Tension mounted as no further word was heard until, at work, less than a month later, Charlotte looked up from her desk to see a policewoman standing in front of her with tragedy etched deeply on her face. The officer told Charlotte that Maura had died the previous day in Boulder of a drug overdose.
Maura was twenty-seven.
Ed and Charlotte had her brought home for a funeral attended by close friends and family.
When asked, some ten years later, how he had coped with such a tragedy, Ed responded: One never really gets over the death of a child, but one goes on.
The Caregiver
Chapter Three of this book describes how society frequently overlooks the burden family caregivers bear. When a loved one is seriously ill or handicapped, the caregiver often pays as dearly as the patient.
Charlotte had a tough time in the role of caregiver. Back in New Jersey, she became the breadwinner. This put her in the difficult position of primary responsibility for Ed's care while replacing him as family provider. She found the two roles incompatible.
In New Jersey, she had tried hard to find profitable work she could perform at home on her own schedule. She got her real estate license and began the slow process of building a clientele.
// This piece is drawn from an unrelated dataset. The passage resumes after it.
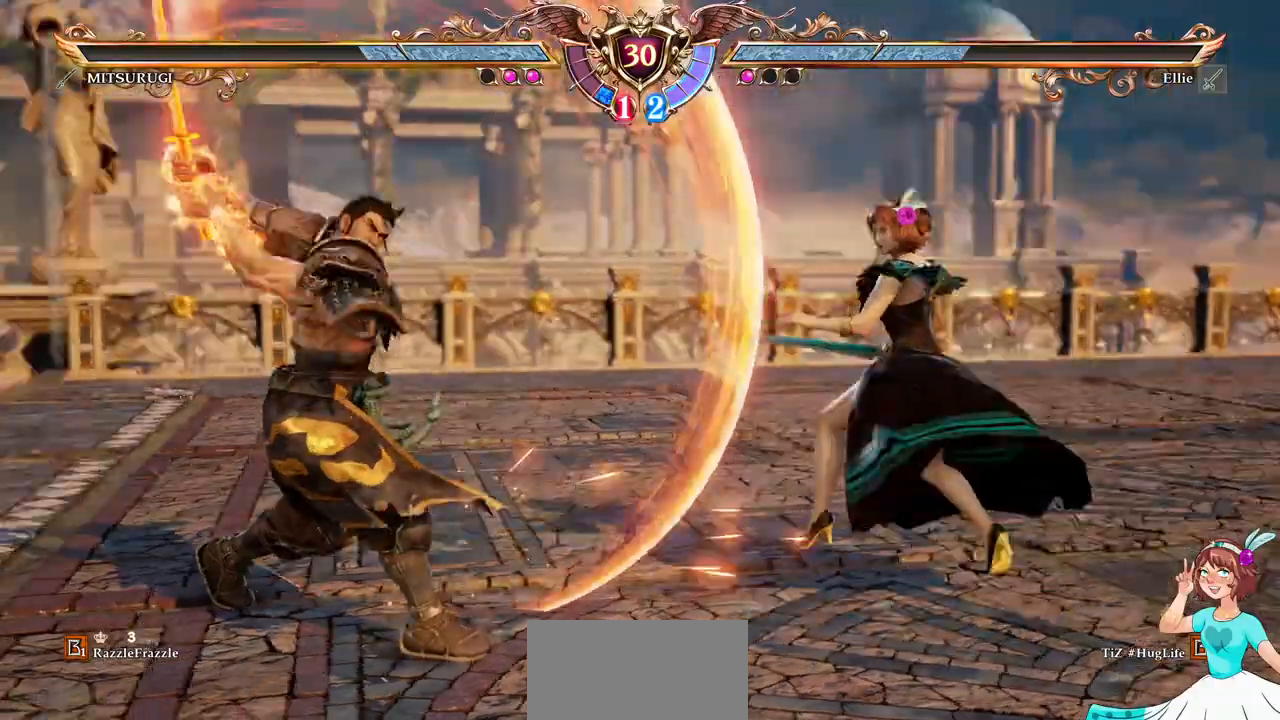
{"dt_ms": 500, "buttons": ["X"], "events": [[133, "DPAD_LEFT", "down"], [167, "A", "up"], [350, "A", "down"], [350, "X", "down"], [367, "DPAD_LEFT", "up"], [483, "A", "up"]]}
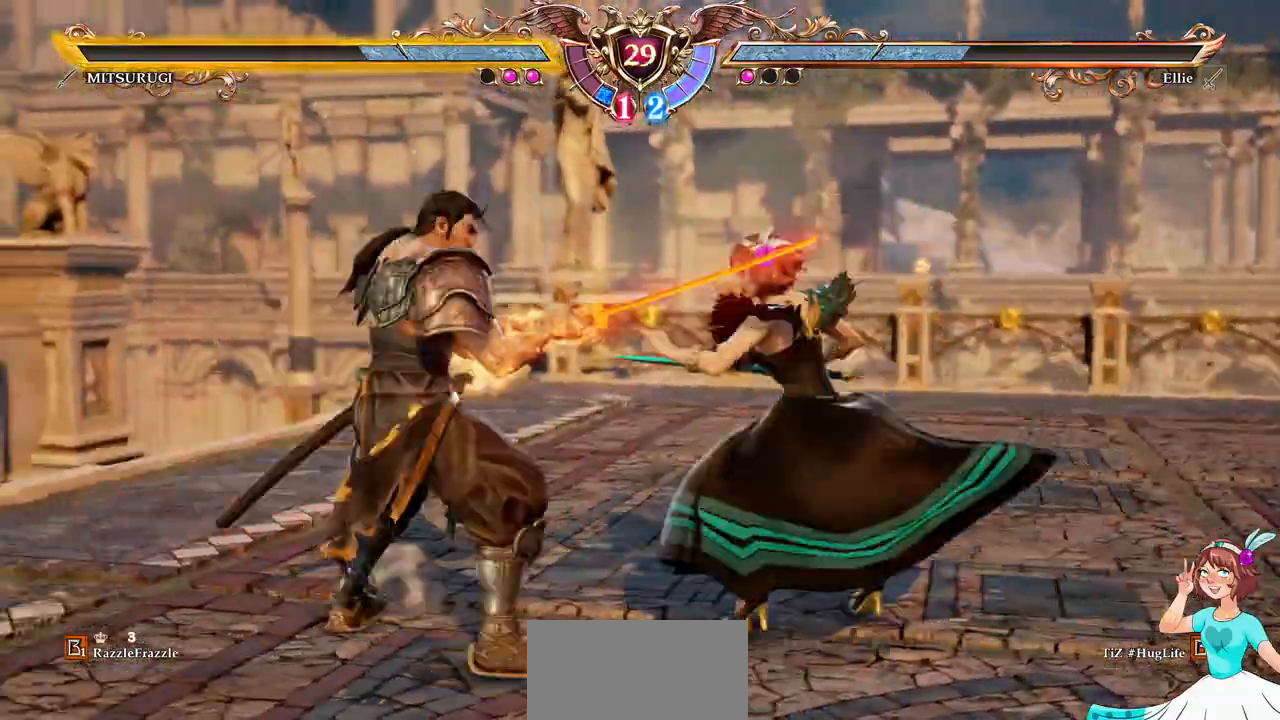
{"dt_ms": 500, "buttons": [], "events": [[17, "X", "up"]]}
Hot on the trail of closing a deal one winter's day, she returned home after an hours-long absence and found Ed's walker tipped over in the kitchen, but no Ed. Panicked, and knowing he couldn't go up or down stairs, she searched the entire ground floor of their three-story home room by room. Still, no Ed. Part way down the metal-edged stairway to the basement, a landing led to a bathroom. She looked in the tiny bathroom and found him lying there, cold and helpless in the dark. His walker had tipped over at the top, and down he went. Bruised and battered, he could climb up to the bathroom, but no farther. Lying there on the frigid floor for over two hours, he was unable to call out, because, except for laughter, Ed was completely mute, and this was certainly no laughing matter.
That near-tragedy convinced her she simply must find a way to make a living while staying home.